Stored data:
※ ※ ※

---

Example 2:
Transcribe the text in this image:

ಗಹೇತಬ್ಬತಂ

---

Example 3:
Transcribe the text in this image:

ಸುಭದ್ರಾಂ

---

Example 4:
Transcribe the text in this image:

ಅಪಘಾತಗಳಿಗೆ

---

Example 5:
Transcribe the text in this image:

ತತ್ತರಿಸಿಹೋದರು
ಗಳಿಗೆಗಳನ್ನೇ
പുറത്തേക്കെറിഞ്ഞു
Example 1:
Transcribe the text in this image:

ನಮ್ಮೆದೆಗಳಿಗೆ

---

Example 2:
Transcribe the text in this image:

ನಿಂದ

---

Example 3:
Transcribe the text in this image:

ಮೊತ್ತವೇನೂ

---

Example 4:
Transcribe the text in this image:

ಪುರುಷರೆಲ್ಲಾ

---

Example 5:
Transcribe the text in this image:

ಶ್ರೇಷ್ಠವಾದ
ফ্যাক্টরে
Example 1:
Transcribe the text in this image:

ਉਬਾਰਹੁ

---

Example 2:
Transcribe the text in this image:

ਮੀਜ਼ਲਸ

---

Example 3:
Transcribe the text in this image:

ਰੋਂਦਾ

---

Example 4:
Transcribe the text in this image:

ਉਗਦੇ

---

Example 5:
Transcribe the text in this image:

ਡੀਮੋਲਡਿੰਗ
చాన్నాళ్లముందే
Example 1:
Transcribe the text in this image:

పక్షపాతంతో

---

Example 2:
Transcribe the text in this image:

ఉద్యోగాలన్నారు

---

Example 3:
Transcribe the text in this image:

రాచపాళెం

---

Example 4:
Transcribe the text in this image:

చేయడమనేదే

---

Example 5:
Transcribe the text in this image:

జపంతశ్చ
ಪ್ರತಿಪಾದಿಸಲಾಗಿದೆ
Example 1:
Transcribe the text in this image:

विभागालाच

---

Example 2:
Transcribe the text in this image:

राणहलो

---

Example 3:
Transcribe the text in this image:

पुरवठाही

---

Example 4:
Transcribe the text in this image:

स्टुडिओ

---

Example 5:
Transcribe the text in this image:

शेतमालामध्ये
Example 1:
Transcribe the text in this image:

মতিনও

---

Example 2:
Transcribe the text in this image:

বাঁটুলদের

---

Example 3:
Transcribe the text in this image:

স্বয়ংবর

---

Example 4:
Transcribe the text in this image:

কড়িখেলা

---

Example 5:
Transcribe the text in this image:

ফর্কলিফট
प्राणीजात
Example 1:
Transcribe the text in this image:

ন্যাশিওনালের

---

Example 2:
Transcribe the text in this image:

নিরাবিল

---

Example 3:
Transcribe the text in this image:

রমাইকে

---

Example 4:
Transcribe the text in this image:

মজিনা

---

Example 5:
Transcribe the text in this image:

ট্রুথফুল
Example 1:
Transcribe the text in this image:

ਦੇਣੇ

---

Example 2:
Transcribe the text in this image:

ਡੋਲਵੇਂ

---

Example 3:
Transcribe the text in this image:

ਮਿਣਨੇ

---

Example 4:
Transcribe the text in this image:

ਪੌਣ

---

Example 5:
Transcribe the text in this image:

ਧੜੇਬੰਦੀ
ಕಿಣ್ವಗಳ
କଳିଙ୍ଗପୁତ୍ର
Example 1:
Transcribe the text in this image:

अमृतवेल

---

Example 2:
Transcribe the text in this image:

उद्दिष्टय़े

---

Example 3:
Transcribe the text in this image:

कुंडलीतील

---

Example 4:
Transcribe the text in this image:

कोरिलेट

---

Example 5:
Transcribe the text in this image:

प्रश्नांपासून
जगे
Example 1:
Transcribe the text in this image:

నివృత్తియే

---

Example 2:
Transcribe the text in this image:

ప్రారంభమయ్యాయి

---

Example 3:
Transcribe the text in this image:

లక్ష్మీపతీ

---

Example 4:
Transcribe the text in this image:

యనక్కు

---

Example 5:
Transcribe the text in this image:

※ ※ ※

WORK REQUIRED: When you answer, set down the entries above precisely as they read.

FINISHED EXERCISE:
---

Example 2:
Transcribe the text in this image:

ಗಹೇತಬ್ಬತಂ

---

Example 3:
Transcribe the text in this image:

ಸುಭದ್ರಾಂ

---

Example 4:
Transcribe the text in this image:

ಅಪಘಾತಗಳಿಗೆ

---

Example 5:
Transcribe the text in this image:

ತತ್ತರಿಸಿಹೋದರು
ಗಳಿಗೆಗಳನ್ನೇ
പുറത്തേക്കെറിഞ്ഞു
Example 1:
Transcribe the text in this image:

ನಮ್ಮೆದೆಗಳಿಗೆ

---

Example 2:
Transcribe the text in this image:

ನಿಂದ

---

Example 3:
Transcribe the text in this image:

ಮೊತ್ತವೇನೂ

---

Example 4:
Transcribe the text in this image:

ಪುರುಷರೆಲ್ಲಾ

---

Example 5:
Transcribe the text in this image:

ಶ್ರೇಷ್ಠವಾದ
ফ্যাক্টরে
Example 1:
Transcribe the text in this image:

ਉਬਾਰਹੁ

---

Example 2:
Transcribe the text in this image:

ਮੀਜ਼ਲਸ

---

Example 3:
Transcribe the text in this image:

ਰੋਂਦਾ

---

Example 4:
Transcribe the text in this image:

ਉਗਦੇ

---

Example 5:
Transcribe the text in this image:

ਡੀਮੋਲਡਿੰਗ
చాన్నాళ్లముందే
Example 1:
Transcribe the text in this image:

పక్షపాతంతో

---

Example 2:
Transcribe the text in this image:

ఉద్యోగాలన్నారు

---

Example 3:
Transcribe the text in this image:

రాచపాళెం

---

Example 4:
Transcribe the text in this image:

చేయడమనేదే

---

Example 5:
Transcribe the text in this image:

జపంతశ్చ
ಪ್ರತಿಪಾದಿಸಲಾಗಿದೆ
Example 1:
Transcribe the text in this image:

विभागालाच

---

Example 2:
Transcribe the text in this image:

राणहलो

---

Example 3:
Transcribe the text in this image:

पुरवठाही

---

Example 4:
Transcribe the text in this image:

स्टुडिओ

---

Example 5:
Transcribe the text in this image:

शेतमालामध्ये
Example 1:
Transcribe the text in this image:

মতিনও

---

Example 2:
Transcribe the text in this image:

বাঁটুলদের

---

Example 3:
Transcribe the text in this image:

স্বয়ংবর

---

Example 4:
Transcribe the text in this image:

কড়িখেলা

---

Example 5:
Transcribe the text in this image:

ফর্কলিফট
प्राणीजात
Example 1:
Transcribe the text in this image:

ন্যাশিওনালের

---

Example 2:
Transcribe the text in this image:

নিরাবিল

---

Example 3:
Transcribe the text in this image:

রমাইকে

---

Example 4:
Transcribe the text in this image:

মজিনা

---

Example 5:
Transcribe the text in this image:

ট্রুথফুল
Example 1:
Transcribe the text in this image:

ਦੇਣੇ

---

Example 2:
Transcribe the text in this image:

ਡੋਲਵੇਂ

---

Example 3:
Transcribe the text in this image:

ਮਿਣਨੇ

---

Example 4:
Transcribe the text in this image:

ਪੌਣ

---

Example 5:
Transcribe the text in this image:

ਧੜੇਬੰਦੀ
ಕಿಣ್ವಗಳ
କଳିଙ୍ଗପୁତ୍ର
Example 1:
Transcribe the text in this image:

अमृतवेल

---

Example 2:
Transcribe the text in this image:

उद्दिष्टय़े

---

Example 3:
Transcribe the text in this image:

कुंडलीतील

---

Example 4:
Transcribe the text in this image:

कोरिलेट

---

Example 5:
Transcribe the text in this image:

प्रश्नांपासून
जगे
Example 1:
Transcribe the text in this image:

నివృత్తియే

---

Example 2:
Transcribe the text in this image:

ప్రారంభమయ్యాయి

---

Example 3:
Transcribe the text in this image:

లక్ష్మీపతీ

---

Example 4:
Transcribe the text in this image:

యనక్కు

---

Example 5:
Transcribe the text in this image:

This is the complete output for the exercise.